◆ **TEXT UNDER STUDY**
Content starts
Seasoned Traveller
Good Soup Club

Good Soup Club delivers and demystifies traditional Chinese broths

Words & Images by Sofia Levin

With only 50 memberships available, two women with identical names run The Good Soup Club, delivering traditional Chinese herbal broths to new mums and busy and curious eaters in Melbourne.

Two women with identical names are rummaging through dried Chinese ingredients in the kitchen of a shopping arcade sushi shop.

“These smell quite different,” says the first Melissa Wong, holding up whole dried octopus and squid. She co-founded Good Soup Club, along with Mel Wong, whose name gets shortened to differentiate between the two.

A whiff of squid reveals the pungent fishiness you’d expect from dried seafood, while the flattened octopus has a mellow, umami scent, similar to kombu. Like the seaweed, the Melissas use it to add umami to their healthy soups.

The Good Soup Club delivers Chinese bone broths to a maximum of 50 Melbourne members every week. Since quietly launching on social media in January 2020, the Melissas estimate that they’ve cooked more than 100 varieties of soup.

“My mum and Mel’s grandmother would cook the soups based on season. The idea is they will balance your body, and for people who don’t know, they just taste good regardless,” says Melissa.

“The idea revolves around how we grew up, so this healthy bone broth soup is really a lifestyle for us, not a fad."

Melissa has vivid memories of sitting on the floor in her family kitchen sifting through dried ingredients, not dissimilar to how she’s doing now in Mel’s Hawthorn sushi shop, Grain & Nori. Melissa’s parents worked full time, and she was tasked with making soup from 3pm. It wasn’t until she was older that Melissa put names to the ingredients. Now she cooks with jujubes (red dates), honey dates, poria (wood fungus), lotus seeds and at least half a dozen types of dried mushrooms.
Content ends
◆ **MATERIAL SUPPLIED**
Content starts
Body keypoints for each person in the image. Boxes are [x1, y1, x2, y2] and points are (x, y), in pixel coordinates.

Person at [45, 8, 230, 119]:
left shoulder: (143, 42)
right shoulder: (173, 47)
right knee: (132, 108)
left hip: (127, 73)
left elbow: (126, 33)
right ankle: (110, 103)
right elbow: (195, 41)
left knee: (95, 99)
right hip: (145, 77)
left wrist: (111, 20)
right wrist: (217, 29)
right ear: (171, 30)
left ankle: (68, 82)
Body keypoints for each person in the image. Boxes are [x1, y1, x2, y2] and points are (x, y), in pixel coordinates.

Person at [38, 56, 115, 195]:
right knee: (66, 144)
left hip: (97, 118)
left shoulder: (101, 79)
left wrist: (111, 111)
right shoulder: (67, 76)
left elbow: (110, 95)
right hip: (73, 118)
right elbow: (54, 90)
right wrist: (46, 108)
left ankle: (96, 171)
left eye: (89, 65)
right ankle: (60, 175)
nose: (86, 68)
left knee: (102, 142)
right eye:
Content ends
◆ **WHAT NEEDS TO BE DONE**
Carry on the Good Soup Club article past its last sentence. The listing has no connection to the Good Soup Club article.

◆ **EXPECTED OUTPUT**
Four large pots bubble away on the Grain & Nori stovetops: chicken feet with peanuts, black-eye beans and the dried squid; chicken with lily buds and shiitake; si shen herbal soup with chestnut and pork shoulder; and pork with fresh bok choy and carrots. On Monday, they’ll be delivered with “The Boiling Report,” a double-sided A4 sheet that demystifies the ingredients and lists Chinese medicine benefits, for those unfamiliar with them.

This week, chestnuts are described as a warming autumn food with strengthening properties, while two paragraphs are dedicated to why you might like to give the chicken feet a try by request in a separate tub. Each soup is intended to be a single, filling meal or to serve two as part of a meal, with convenience as important as the soups.

“These soups are difficult for busy people to do. I don’t know how my mum did it; we have a different soup every night,” says Melissa.

“Besides the actual cooking time, there’s prepping of the bones and the ingredients,” adds Mel. “The actual cooking time is probably six hours for each soup, so it takes us the whole 12-hour day.”

The two Melissas met at a Melbourne trade show. Mel had already opened Grain & Nori, while Melissa was on the hunt for new ideas for her importing business. In Beijing, she previously had an Italian restaurant with a two-Michelin-star Milanese chef in the kitchen, but she left it behind when she moved to Australia in 2009.

Down Under, Melissa focused on exporting Australian food products to Asia and North America, but when her foodservice clients were hit by COVID, so was she. It’s a similar story for Mel, whose sushi shop suffered when nearby university students moved to online study. With a kitchen at their disposal, they had little to lose, and the Good Soup Club was born.

While waiting for the weekly soups to cook, Mel seesaws between serving sushi to supermarket shoppers and thumbing through purple sticky-notes in a Chinese confinement cookbook. She’s about to be induced with her second child, while the Good Soup Club offers a 30-day confinement soup pack for new mums.

“I’ve started making requests for when the baby comes, though I’m not sure what the point of bookmarking is if it’s almost every page,” she’s says, laughing. “As an adult a long way away from mum and home, this style of soup is the style I want and crave.”

Details

4x weekly soups $15 each ($60)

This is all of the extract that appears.